Cal.), report and recommendation adopted, 2012 WL 2159359 (N.D. Cal. 2012);
American Seating Co. v. Simpson Interiors, LLC, 2009 WL 1510737 at *1 (W.D.
“While well-pleaded facts in the complaint are deemed admitted, plaintiffs’
allegations relating to the amount of damages are not admitted by virtue of default;
rather, the court must determine both the amount and the character of damages.”
Capitol Records v. Carmichael, 508 F. Supp. 2d 1079, 1084 n.4 (S.D. Ala. 2007);
see also Anheuser Busch, Inc. v.
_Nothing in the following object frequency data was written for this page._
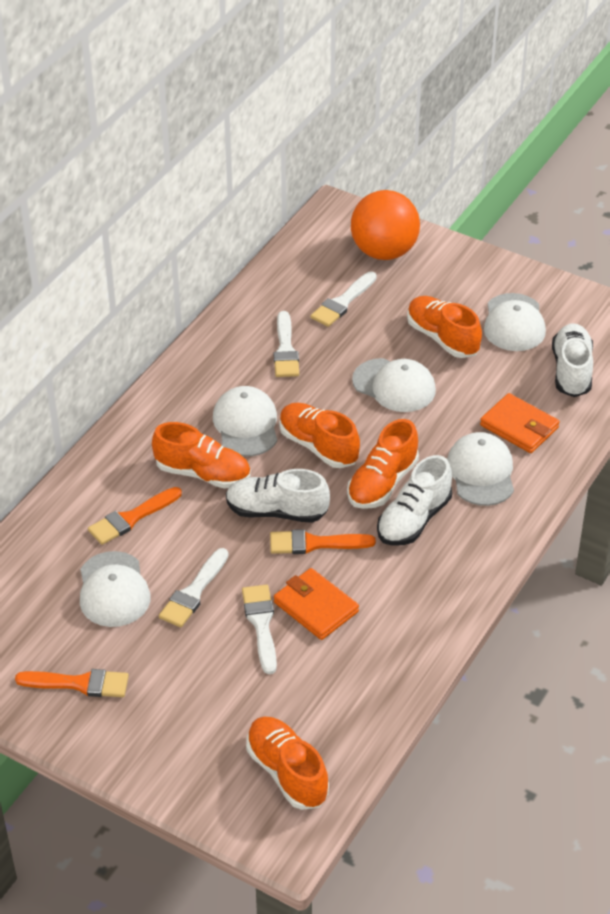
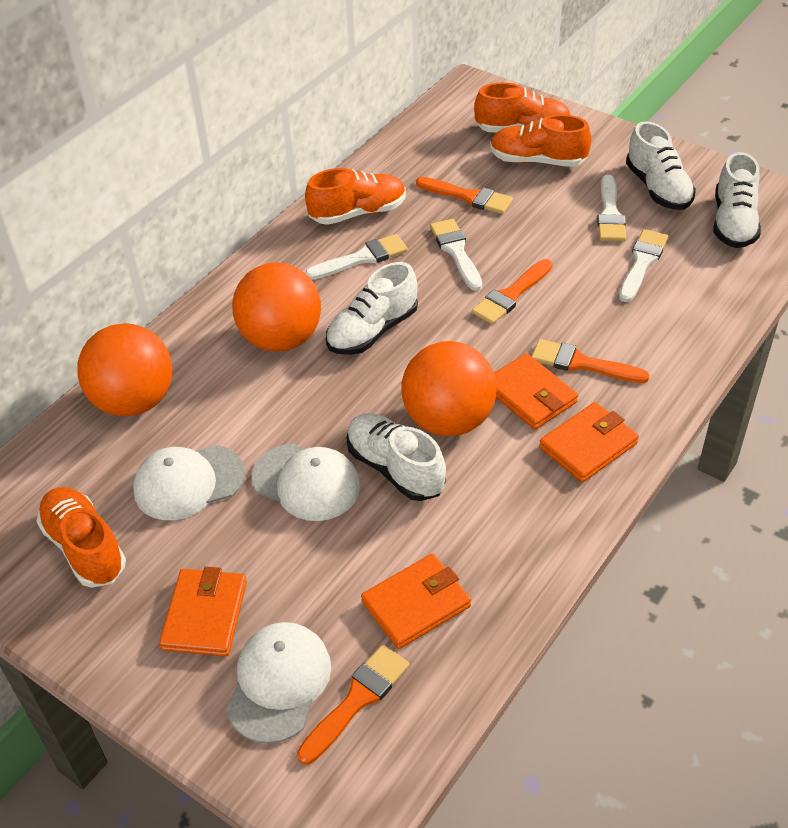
orange ball: [351,190,420,260] = 1 -> [77,324,172,416] [232,262,321,351] [402,341,497,436] = 3
orange brush: [15,669,129,697] [88,487,182,545] [270,529,376,554] = 3 -> [297,645,410,765] [416,177,513,214] [471,259,553,324] [531,339,650,383] = 4
orange shoe: [152,422,251,489] [246,717,329,810] [279,403,360,468] [347,419,419,509] [407,296,482,358] = 5 -> [37,487,126,588] [305,168,406,225] [474,83,571,132] [490,114,592,167] = 4
orange wallet: [274,568,359,640] [480,393,559,453] = 2 -> [159,567,247,657] [361,554,471,649] [494,353,578,430] [539,402,639,482] = 4
white cap: [80,551,151,627] [213,386,277,456] [352,358,436,412] [447,432,514,506] [484,293,546,351] = 5 -> [133,445,245,520] [226,622,331,744] [252,444,360,521] = 3
white shoe: [226,469,330,523] [377,455,452,546] [552,323,593,397] = 3 -> [326,262,418,355] [346,413,446,501] [626,121,696,210] [714,152,761,248] = 4

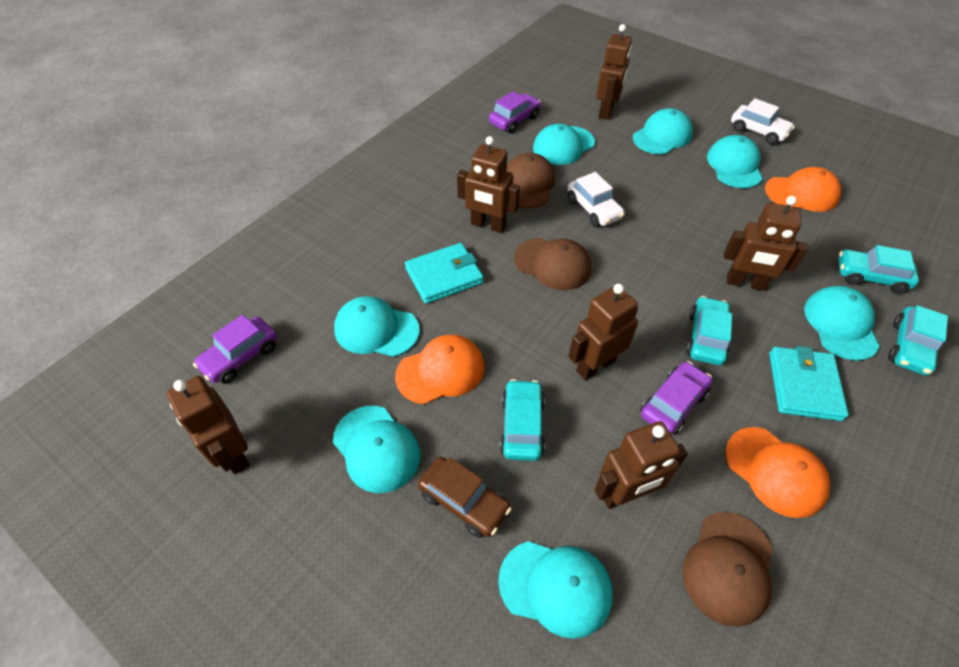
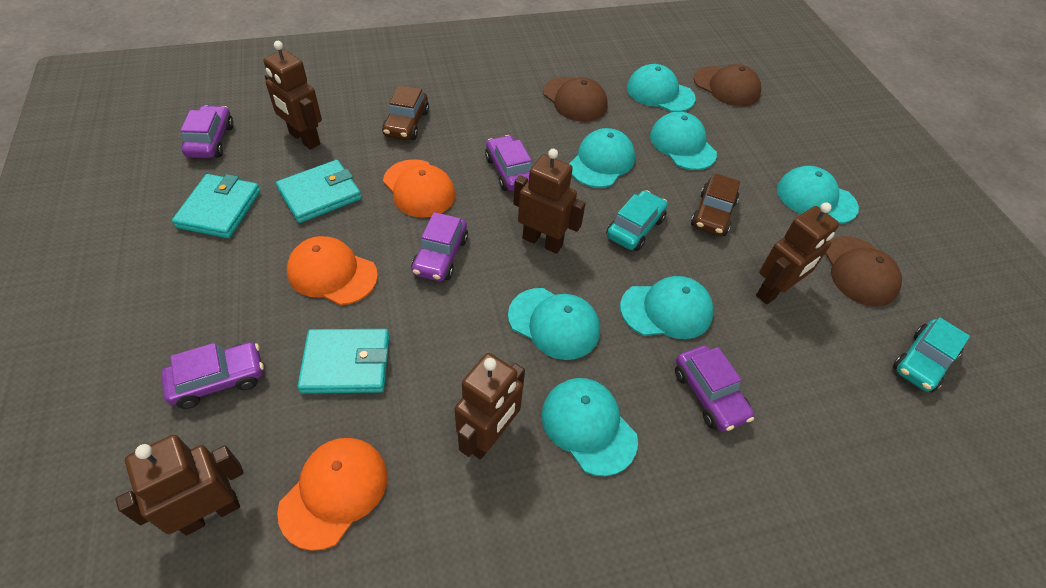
brown car: [418,457,511,538] = 1 -> [382,85,429,140] [691,173,740,236] = 2
brown robot: [167,376,250,474] [457,136,520,233] [568,284,638,380] [595,421,688,509] [596,24,632,120] [724,196,808,291] = 6 -> [115,435,244,535] [264,41,322,150] [455,353,525,459] [513,149,586,254] [756,202,839,305] = 5
purple car: [193,314,277,384] [489,91,541,133] [640,361,712,435] = 3 -> [161,342,264,409] [180,105,234,158] [411,212,468,282] [485,135,532,191] [675,345,754,432] = 5
turquoise car: [500,379,545,461] [686,296,732,365] [838,245,919,294] [888,305,948,376] = 4 -> [606,190,668,251] [893,318,970,393] = 2
turquoise wallet: [405,243,484,304] [769,346,849,421] = 2 -> [172,174,260,238] [276,160,362,223] [298,329,389,394] = 3
white car: [568,172,625,227] [731,98,795,144] = 2 -> none = 0

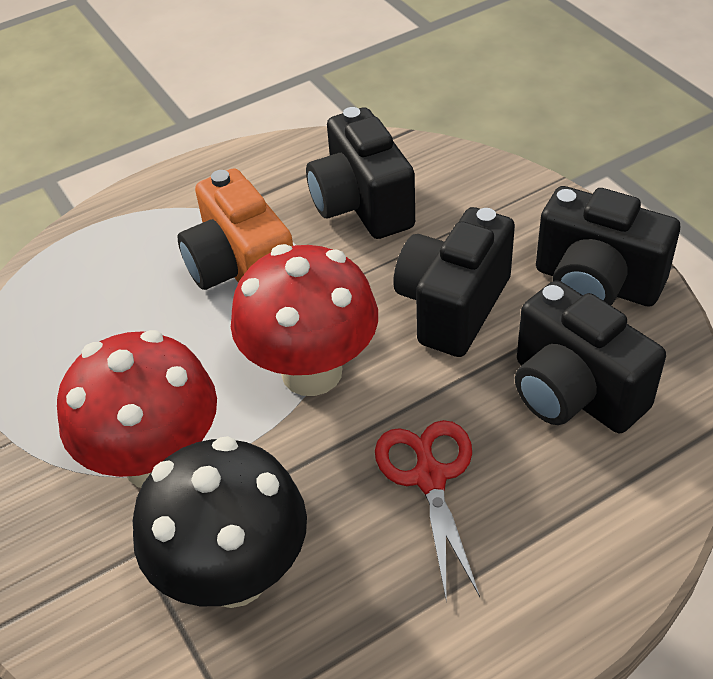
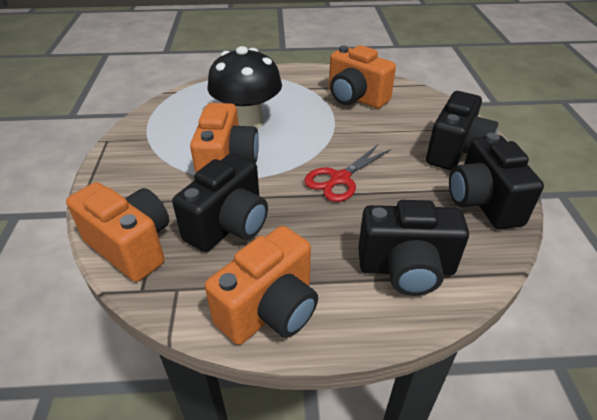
orange camera: [178,168,293,290] = 1 -> [66,182,169,282] [190,103,259,173] [205,226,318,345] [329,45,396,109] = 4
red mushroom: [57,330,217,488] [231,244,378,396] = 2 -> none = 0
Philpot, 317 F.3d 1264, 1266 (11th Cir. 2003) (“A
court [on entering default judgment] has an obligation to assure that there is a
legitimate basis for any damage award it enters ....”); Adolph Coors Co. v.
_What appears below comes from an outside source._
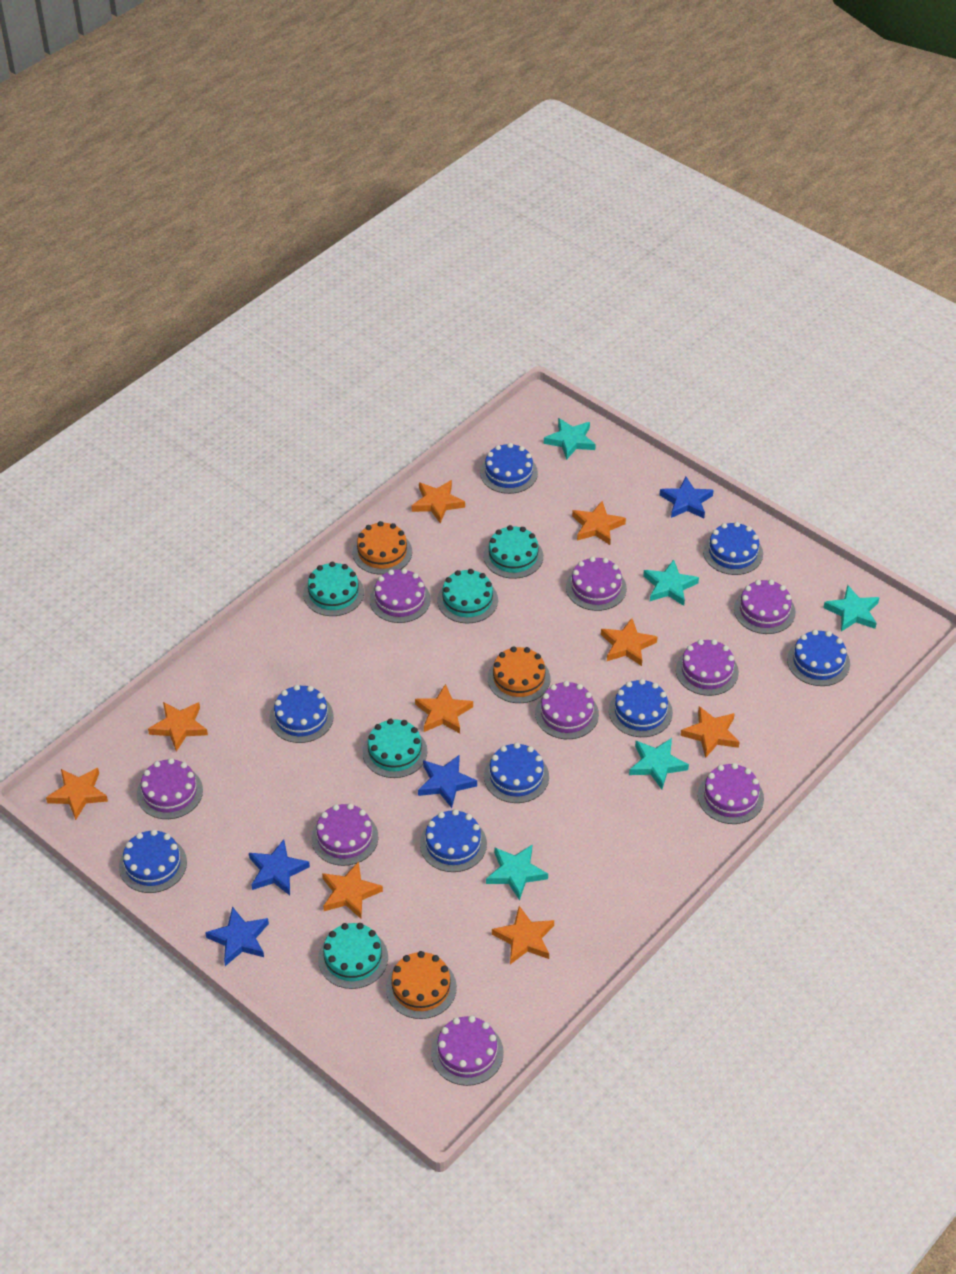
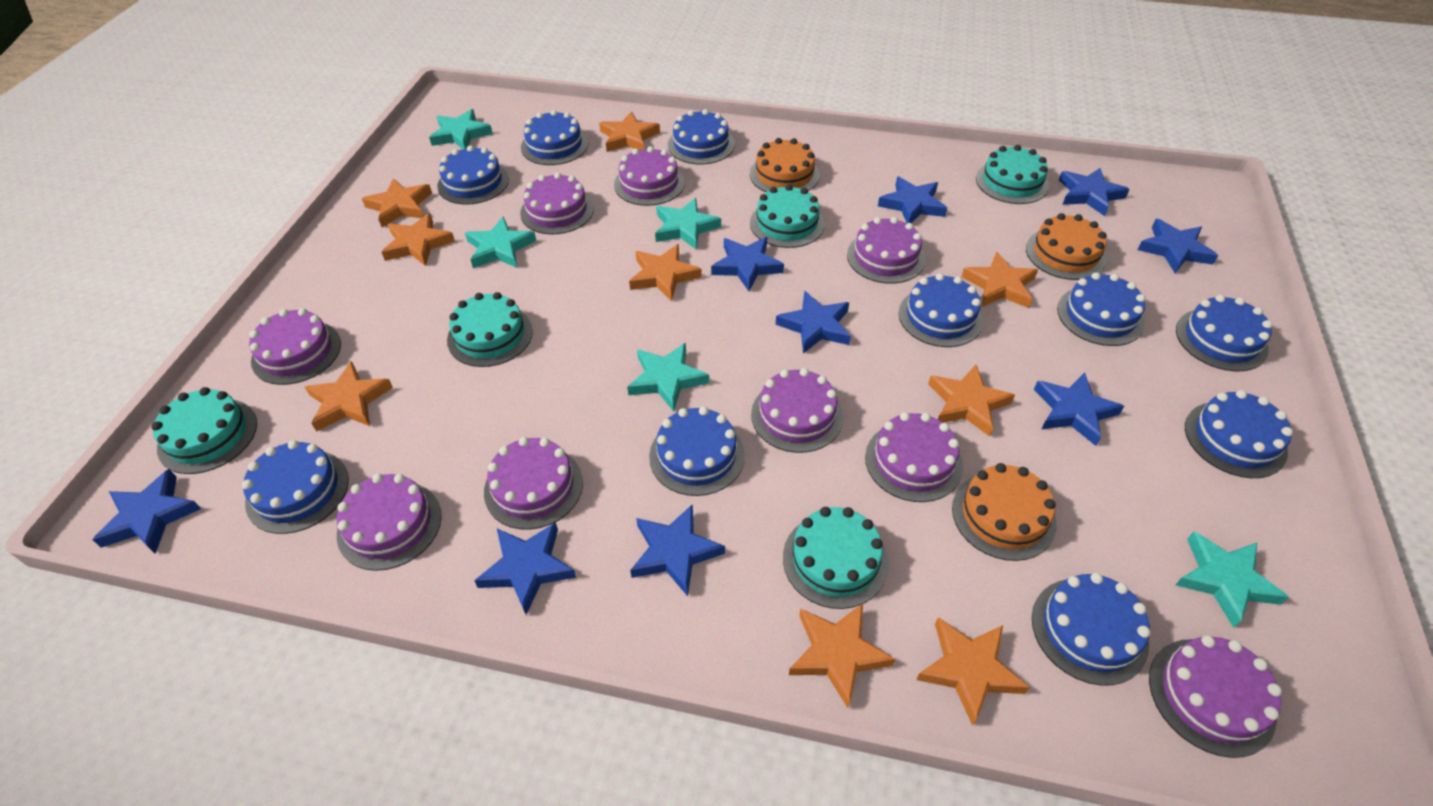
blue cake: [119,829,187,893] [269,685,334,743] [420,809,487,872] [480,443,538,494] [484,742,549,803] [609,679,673,737] [703,522,763,575] [787,630,850,686] = 8 -> [242,440,349,534] [437,145,509,205] [521,110,588,165] [649,406,745,496] [668,109,735,164] [899,273,983,347] [1032,573,1151,686] [1057,272,1146,346] [1176,295,1272,371] [1185,390,1293,478] = 10
blue star: [205,906,269,966] [249,839,310,895] [418,755,477,808] [659,477,714,518] = 4 -> [92,469,201,554] [474,522,576,615] [630,504,725,596] [711,237,784,291] [776,291,851,354] [878,176,947,223] [1034,373,1124,446] [1059,168,1130,216] [1137,219,1218,273] = 9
Movement Against Racism and the Klan, 777 F.2d 1538, 1544 (11th Cir. 1985) (on
default judgment, “[d]amages may be awarded only if the record adequately
reflects the basis for award ....”); 10A Charles Alan Wright & Arthur R. Miller,
Federal Practice and Procedure § 2688 at 58-59 (3rd ed. 1998) (“If the court
determines that [the] defendant is in default, the factual allegations of the
complaint, except those relating to the amount of damages, will be taken as true.”).
Thus, the mere granting of default judgment does not establish the plaintiff’s
entitlement to any quantum of damages.
A hearing to establish damages is not universally required. None is needed
“where all essential evidence is already of record ..., such that any additional
evidence would be truly unnecessary to a fully informed determination of
damages.” Securities and Exchange Commission v. Smyth, 420 F.3d 1225, 1232
n.13 (11th Cir. 2005). Here, suit is brought on purchase orders and invoices, which
have been submitted along with the complaint, and the plaintiff does not request a
hearing. Accordingly, none will be held.
“A judgment by default shall not be different in kind from or exceed in
amount that prayed for in the demand for judgment.” Fed. R. Civ. P. 54(c). The
second amended complaint demands recovery in the amount of $123,521.03, plus
accrued interest, costs and attorney’s fees. (Doc. 11 at 4). The motion for default
judgment seeks judgment in the amount of $123,521.03. (Doc. 16 at 3). The
plaintiff’s requested default judgment thus does not violate Rule 54(c).
For the reasons set forth above, the plaintiff’s motion for default judgment
is granted. Judgment in the amount of $123,521.03 shall be entered by separate
DONE and ORDERED this 7th day of October, 2013.